An alternative route, discussed in the essay by Adams and defended in the essay by Morris is to try to accommodate the problematic passages mentioned above by saying that the Incarnate Christ had a divided mind. On Morris's view, just as Jesus had two natures, so too he had two distinct ranges of consciousness: one human, non-omniscient, susceptible to temptation, and so on; the other divine, omniscient, impervious to temptation, and the like. The human range of consciousness grew in wisdom; the divine didn't. And, according to Morris, the two 'minds' of Christ stood in an 'asymmetric accessing relation': the divine mind had full, unrestricted access to the human mind, but not vice versa. Thus, the incarnation was in part a decision on the part of the Second Person of the trinity to live out his life from the 'perspective' of the human mind rather than the

20 Philippians 2: 5-7.

divine mind; and so in this way, he experienced the limitations that go along with being human, despite (by virtue of having a divine mind as well) being in fact unlimited in those ways.

Adams is content with Morris's view, but she also presents a third way of treating the metaphysics of the incarnation.
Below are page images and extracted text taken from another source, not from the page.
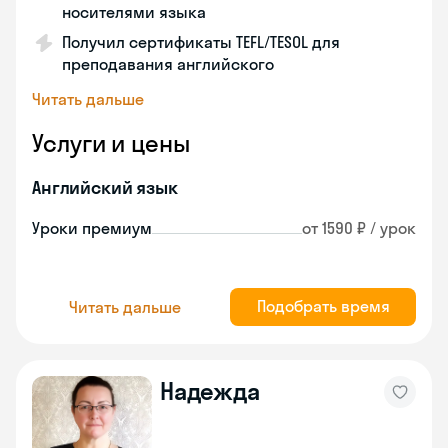
носителями языка
Получил сертификаты TEFL/TESOL для
преподавания английского
Читать дальше
Услуги и цены
Английский язык
Уроки премиум
от 1590 ₽ / урок
Подобрать время
Читать дальше
Надежда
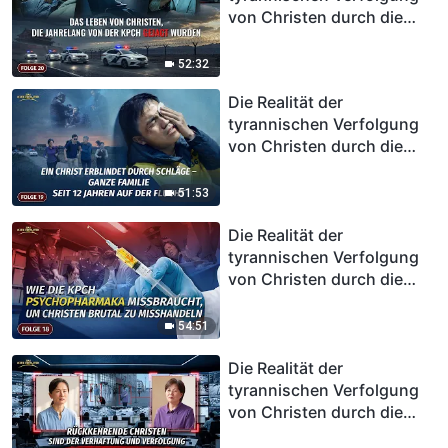
von Christen durch die
KPCh, Folge 20: Das Leben
von Christen, die jahrelang
52:32
von der KPCh gejagt
Die Realität der
wurden
tyrannischen Verfolgung
von Christen durch die
KPCh, Folge 19: Ein Christ
erblindet durch Schläge –
51:53
ganze Familie seit 12
Jahren auf der Flucht
Die Realität der
tyrannischen Verfolgung
von Christen durch die
KPCh, Folge 18: Wie die
KPCh Psychopharmaka
54:51
missbraucht, um Christen
brutal zu misshandeln
Die Realität der
tyrannischen Verfolgung
von Christen durch die
KPCh, Folge 17:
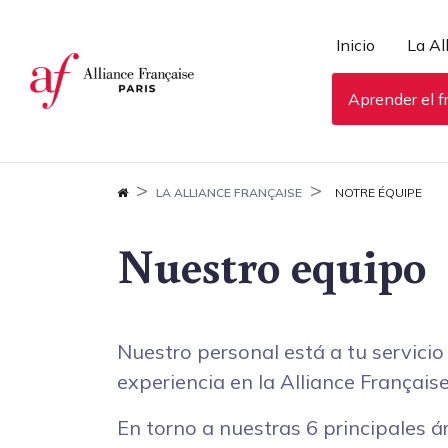
Panel de gestión de cookies
Inicio
La Al
Aprender el f
LA ALLIANCE FRANÇAISE
NOTRE ÉQUIPE
Nuestro equipo
Nuestro personal está a tu servicio
experiencia en la Alliance Française
En torno a nuestras 6 principales 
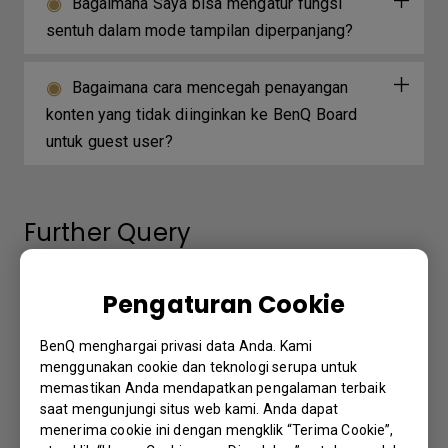
Bagaimana Saya bisa mengatur fungsi
sentuh dalam mode tampilan diperpanjang?
Bagaimana cara mencegah penayangan
konten yang tidak diinginkan ke BenQ Board
untuk guest user?
Further Query
Opsi/fungsi apa yang dapat dikendalikan
Pengaturan Cookie
oleh DMS Local?
BenQ menghargai privasi data Anda. Kami
menggunakan cookie dan teknologi serupa untuk
Bagaimana cara menghapus/melepaskan
memastikan Anda mendapatkan pengalaman terbaik
ikatan perangkat dari DMS Cloud?
saat mengunjungi situs web kami. Anda dapat
menerima cookie ini dengan mengklik “Terima Cookie”,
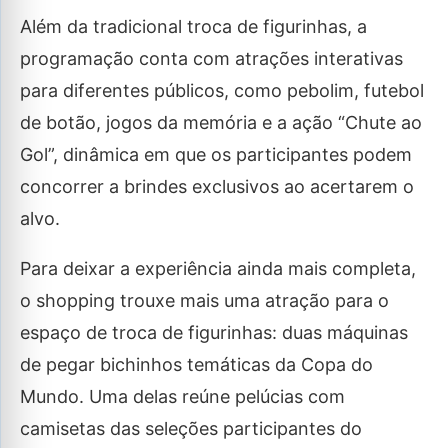
Além da tradicional troca de figurinhas, a
programação conta com atrações interativas
para diferentes públicos, como pebolim, futebol
de botão, jogos da memória e a ação “Chute ao
Gol”, dinâmica em que os participantes podem
concorrer a brindes exclusivos ao acertarem o
alvo.
Para deixar a experiência ainda mais completa,
o shopping trouxe mais uma atração para o
espaço de troca de figurinhas: duas máquinas
de pegar bichinhos temáticas da Copa do
Mundo. Uma delas reúne pelúcias com
camisetas das seleções participantes do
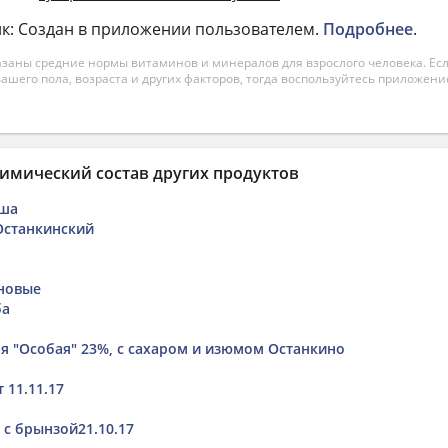
к: Создан в приложении пользователем.
Подробнее
.
азаны средние нормы витаминов и минералов для взрослого человека. Есл
вашего пола, возраста и других факторов, тогда воспользуйтесь приложен
имический состав других продуктов
пша
 Останкинский
рновые
ба
я "Особая" 23%, с сахаром и изюмом Останкино
 11.11.17
 с брынзой21.10.17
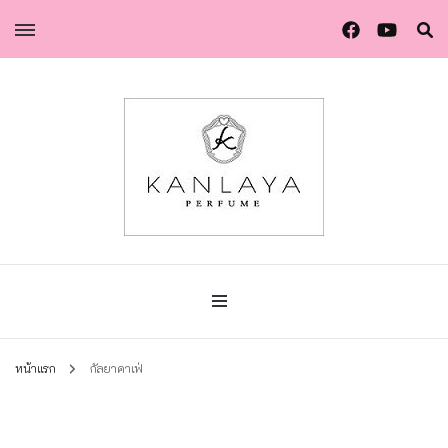
น้ำหอมกัลยา น้ำหอมแท้แบรนด์ไทย คุณภาพยุโรป
น้ำหอมกัลยา
หน้าแรก
กัลยาคาเฟ่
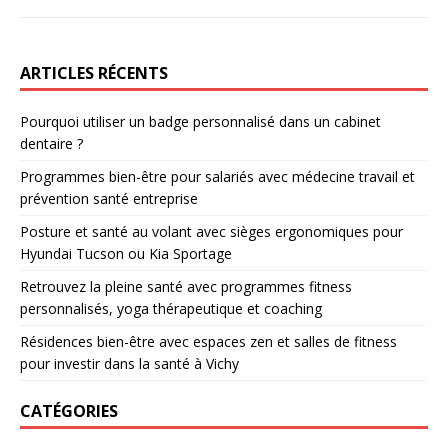
ARTICLES RÉCENTS
Pourquoi utiliser un badge personnalisé dans un cabinet
dentaire ?
Programmes bien-être pour salariés avec médecine travail et
prévention santé entreprise
Posture et santé au volant avec sièges ergonomiques pour
Hyundai Tucson ou Kia Sportage
Retrouvez la pleine santé avec programmes fitness
personnalisés, yoga thérapeutique et coaching
Résidences bien-être avec espaces zen et salles de fitness
pour investir dans la santé à Vichy
CATÉGORIES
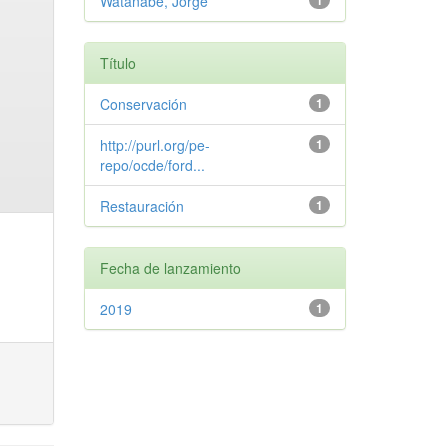
Watanabe, Jorge
1
Título
Conservación
1
http://purl.org/pe-
1
repo/ocde/ford...
Restauración
1
Fecha de lanzamiento
2019
1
This third way involves making distinctions among the ways in which the two natures are possessed. Christ's divine nature is possessed essentially. His human nature isn't. As I understand it, the view she presents (and attributes to Ockham and Scotus, among others) is that this difference in modes of possession allows us to say that certain properties Christ has as a result of his human activities aren't exactly the ones that an ordinary human would have as a result of the same sorts of activities. For example, an ordinary human growing in wisdom would have the property growing in wisdom, and having this would entail that she is non-omniscient. When Christ grows in wisdom, however, he has the property growing-in-wisdom-qua-human, which (on the view in question) doesn't entail that Christ is non-omniscient.
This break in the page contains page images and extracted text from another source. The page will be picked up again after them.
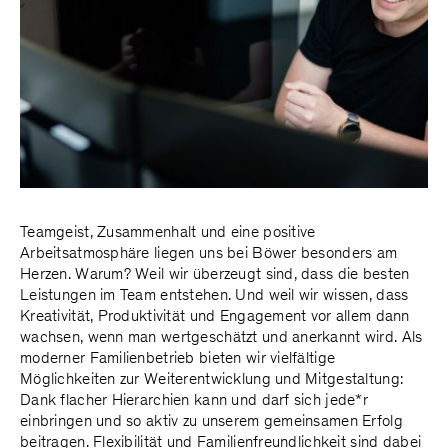
Teamgeist, Zusammenhalt und eine positive
Arbeitsatmosphäre liegen uns bei Böwer besonders am
Herzen. Warum? Weil wir überzeugt sind, dass die besten
Leistungen im Team entstehen. Und weil wir wissen, dass
Kreativität, Produktivität und Engagement vor allem dann
wachsen, wenn man wertgeschätzt und anerkannt wird. Als
moderner Familienbetrieb bieten wir vielfältige
Möglichkeiten zur Weiterentwicklung und Mitgestaltung:
Dank flacher Hierarchien kann und darf sich jede*r
einbringen und so aktiv zu unserem gemeinsamen Erfolg
beitragen. Flexibilität und Familienfreundlichkeit sind dabei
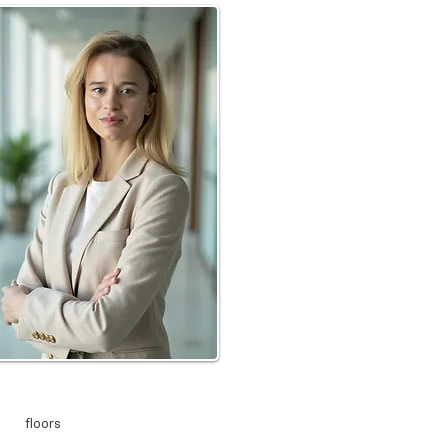
floors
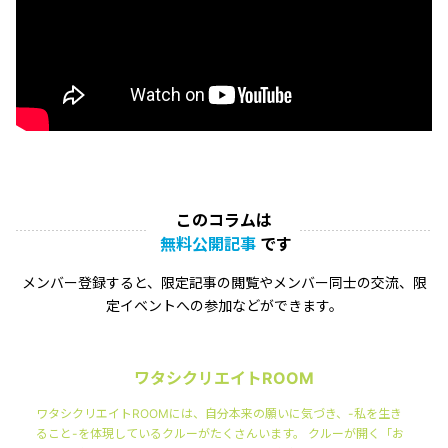
このコラムは
無料公開記事
です
メンバー登録すると、限定記事の閲覧やメンバー同士の交流、限
定イベントへの参加などができます。
ワタシクリエイトROOM
ワタシクリエイトROOMには、自分本来の願いに気づき、-私を生き
ること-を体現しているクルーがたくさんいます。 クルーが開く「お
There is a real challenge here in understanding why growing-in-wisdom-qua-human shouldn't imply being non-omniscient. After all, we want to say that it is closely and intelligibly related to growing in wisdom simpliciter. But if it is, then one would think it should carry roughly the same entailments. But perhaps we can make some progress by considering a rather different pair of cases. First: Fred loves Wilma. But right now, Fred is sleeping, so he isn't actively or occurently loving anybody. Still, it seems wrong to say, unqualifiedly, that Fred lacks the property loving Wilma. Perhaps, then, we can say that, though Fred really does have the property loving Wilma, he lacks that property qua sleeper. Second: Suppose Fred has temporarily been transformed into a frog and, accordingly, is incapable of any mental state rising to the level of love. If it is wrong to say that sleeping Fred lacks the property loving Wilma, it should likewise be wrong (other things being equal) to say that Fred the frog lacks that property. Perhaps, then, we can say that qua frog, Fred lacks the property, despite the fact that, qua man, he has it. If this is intelligible, then perhaps it sheds some light on what one might mean in saying that Christ himself is omniscient, despite being ignorant of certain things qua human.